COPYRIGHT: IT'S NOT WHAT YOU THINK We're so used now to the idea of copyright as the bludgeon wielded against us by rights holders that we've completely forgotten that it was created to strike a balance. The idea behind copyright is that, in order to encourage innovation in culture, the creators of works should be given a fair opportunity to profit from them. At the same time, however, it was understood that giving these rights holders too tight of a control over their property would stifle innovation and inhibit the development of culture - after all, culture is ultimately the property of the society, and derivative works have spawned some of history's greatest works as well as entire new genres within which refreshing original work proliferates. Therefore, copyright was given certain exceptions in order to strike a balance between these two important concerns. These include fair use, the right of first sale, and the public domain.
The public domain, sadly, has been legislated out of existence in the United States - a grave error that demonstrates how lawmakers are bought and paid for by those with the money. The originally reasonable amount of time for which copyright lasted has been repeatedly extended and there's no end in sight. People find a way, however, and no amount of treating consumers as criminals will really prevent the free exchange of ideas that forms the gears of culture.
Fair use is an exception that allows the use of parts of copyrighted works for the purposes of parody, satire, commentary, review and demonstration, among other reasons. Its provisions are kept deliberately vague because whether a use is fair is something that needs to be decided by examining a case on its own. Of course, the position of many intellectual property holders these days is that no use should be considered fair, and they'll push that envelope wherever they can.

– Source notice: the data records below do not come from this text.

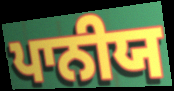
ਪਾਨੀਯ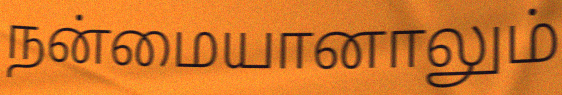
நன்மையானாலும்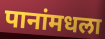
पानांमधलाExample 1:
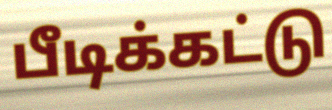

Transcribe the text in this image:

பீடிக்கட்டு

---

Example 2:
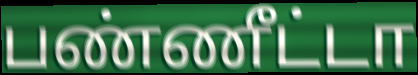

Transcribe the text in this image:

பண்ணீட்டா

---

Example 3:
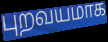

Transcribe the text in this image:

புறவயமாக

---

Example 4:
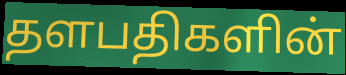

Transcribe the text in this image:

தளபதிகளின்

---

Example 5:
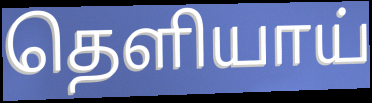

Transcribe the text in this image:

தெளியாய்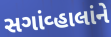
સગાંવ્હાલાંનેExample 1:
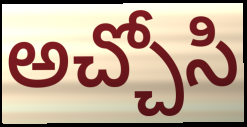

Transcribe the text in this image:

అచ్చోసి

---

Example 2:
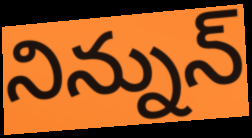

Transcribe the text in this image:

నిన్నున్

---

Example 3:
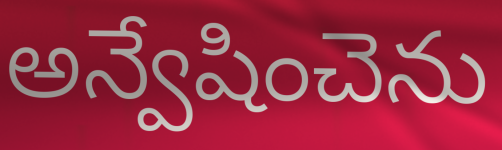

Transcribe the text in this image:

అన్వేషించెను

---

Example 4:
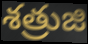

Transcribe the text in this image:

శత్రుజి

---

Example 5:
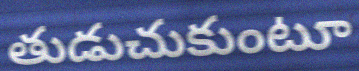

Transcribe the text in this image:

తుడుచుకుంటూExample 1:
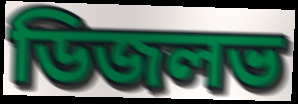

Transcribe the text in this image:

ডিজলভ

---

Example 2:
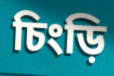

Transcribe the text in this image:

চিংড়ি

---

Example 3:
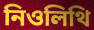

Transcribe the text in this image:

THE RIGHT TO OWN WHAT WE BUY SHOULD NOT BE SURRENDERED LIGHTLY
This seal never had anything to do with quality. Before I get to my last point, here's a fun bit of history for you. Many people on the Internet seem misguided about console makers' "Seals of quality" from the 90s - both Nintendo and Sega had one. When a bad game is published, I see people growl that this never would have happened with the seal of quality, and that they should bring it back. This is pretty funny because the seals were totally unrelated to quality - if the Nintendo seal were around today, Ninjabread Man would bear it proudly. What the seals were was an attempt by Nintendo and Sega to dissuade consumers from buying unlicensed games for their consoles, created by reverse engineering the hardware. Unlicensed games have always been a big part of the video game industry, though - Activision, who created most of the games for the Atari 2600 that were actually any good, started as an unlicensed publisher.

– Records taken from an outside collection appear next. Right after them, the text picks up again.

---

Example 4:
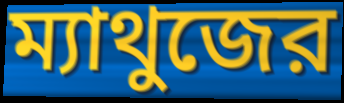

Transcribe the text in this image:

ম্যাথুজের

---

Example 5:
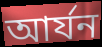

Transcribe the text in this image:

আর্যন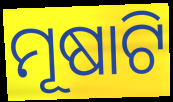
ମୂଷାଟି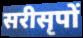
सरीसृपोंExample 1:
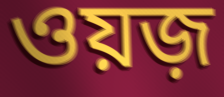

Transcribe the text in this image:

ওয়জ়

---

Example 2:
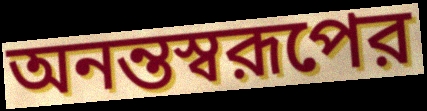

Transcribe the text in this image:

অনন্তস্বরূপের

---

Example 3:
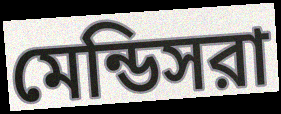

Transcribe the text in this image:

মেন্ডিসরা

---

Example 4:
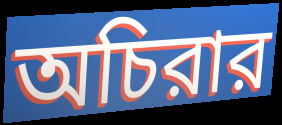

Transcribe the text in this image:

অচিরার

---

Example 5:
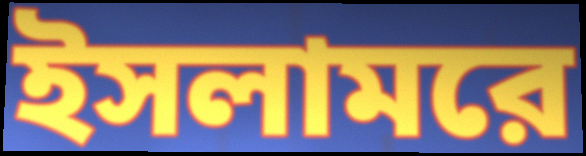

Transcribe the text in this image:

ইসলামরেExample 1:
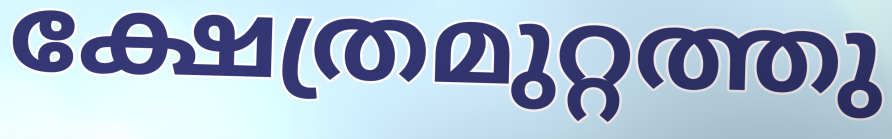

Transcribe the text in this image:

ക്ഷേത്രമുറ്റത്തു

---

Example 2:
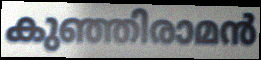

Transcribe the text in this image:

കുഞ്ഞിരാമൻ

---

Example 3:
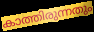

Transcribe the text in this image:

കാത്തിരുന്നതും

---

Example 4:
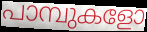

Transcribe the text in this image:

പാമ്പുകളോ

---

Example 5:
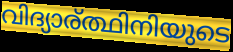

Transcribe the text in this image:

വിദ്യാര്ത്ഥിനിയുടെ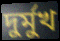
দুর্মুখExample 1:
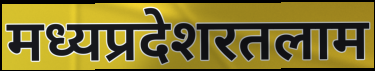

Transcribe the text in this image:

मध्यप्रदेशरतलाम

"Hacking," or reverse engineering, has been around as long as computers have - longer, really, but it was with computers that it got dubbed "hacking." The term is totally unrelated to the "hacking" that refers to malicious activity on a computer network, although companies love this bit of confluence because it makes it easy to vilify the reverse engineering community. "Hackers," they can spit. Sounds bad.

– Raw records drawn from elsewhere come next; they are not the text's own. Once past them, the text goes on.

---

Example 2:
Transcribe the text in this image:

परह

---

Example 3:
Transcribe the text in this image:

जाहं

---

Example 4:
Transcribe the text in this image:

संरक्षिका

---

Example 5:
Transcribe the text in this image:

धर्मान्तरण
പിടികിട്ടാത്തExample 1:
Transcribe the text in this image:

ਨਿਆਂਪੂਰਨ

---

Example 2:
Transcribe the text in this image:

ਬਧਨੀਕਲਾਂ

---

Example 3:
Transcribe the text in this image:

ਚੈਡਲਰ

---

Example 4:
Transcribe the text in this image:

I can't imagine where we'd be today without hacking. Countless innovations have come from hacking, and countless professionals got their start at it. It's a natural impulse to get into the hardware you own and mess around, learning and creating in the process. The computers we use and video games we play today have hacking in their roots. The Digital Millennium Copyright Act, a profoundly stupid piece of legislation made possible by the technological ignorance of lawmakers, tried to make reverse engineering illegal in the United States, but it hasn't really stuck. It's too basic a right.
It's astonishingly nearsighted of Nintendo, Microsoft Sony, and Apple to fight hackers tooth and nail the way they do. Instead of drawing inspiration from talented people who constantly discover new, better ways to use their hardware, they have chosen again to treat their customers like criminals. And every time this comes up, I see comments like "Serves those pirates right!" and "Why would any gamer defend this?" Hacking. Is. Not. Piracy. Take Wiibrew.org for example, home of the awesome Wii Homebrew community. They've got tons of great homebrew software, and even bringing up piracy or "backups" gets you tossed. I've been enjoying homebrew on my Wii for years, and I've never used it for piracy. It really gets me mad when people act like homebrew is a thin excuse for piracy - it's not, it's an exciting way to get more use out of your hardware.
There have been some troubling developments recently regarding consumers' rights; I fear that they are eroding as we speak. My big concern is that digital distribution will be used as an excuse to totally strip consumers of their right to own what they buy, which is needless and stupid. All I ask, though - the point of my argument - is that we should, as consumers, advocate consumers' rights and fight for them instead of making things easy on those who would take them away by taking their side.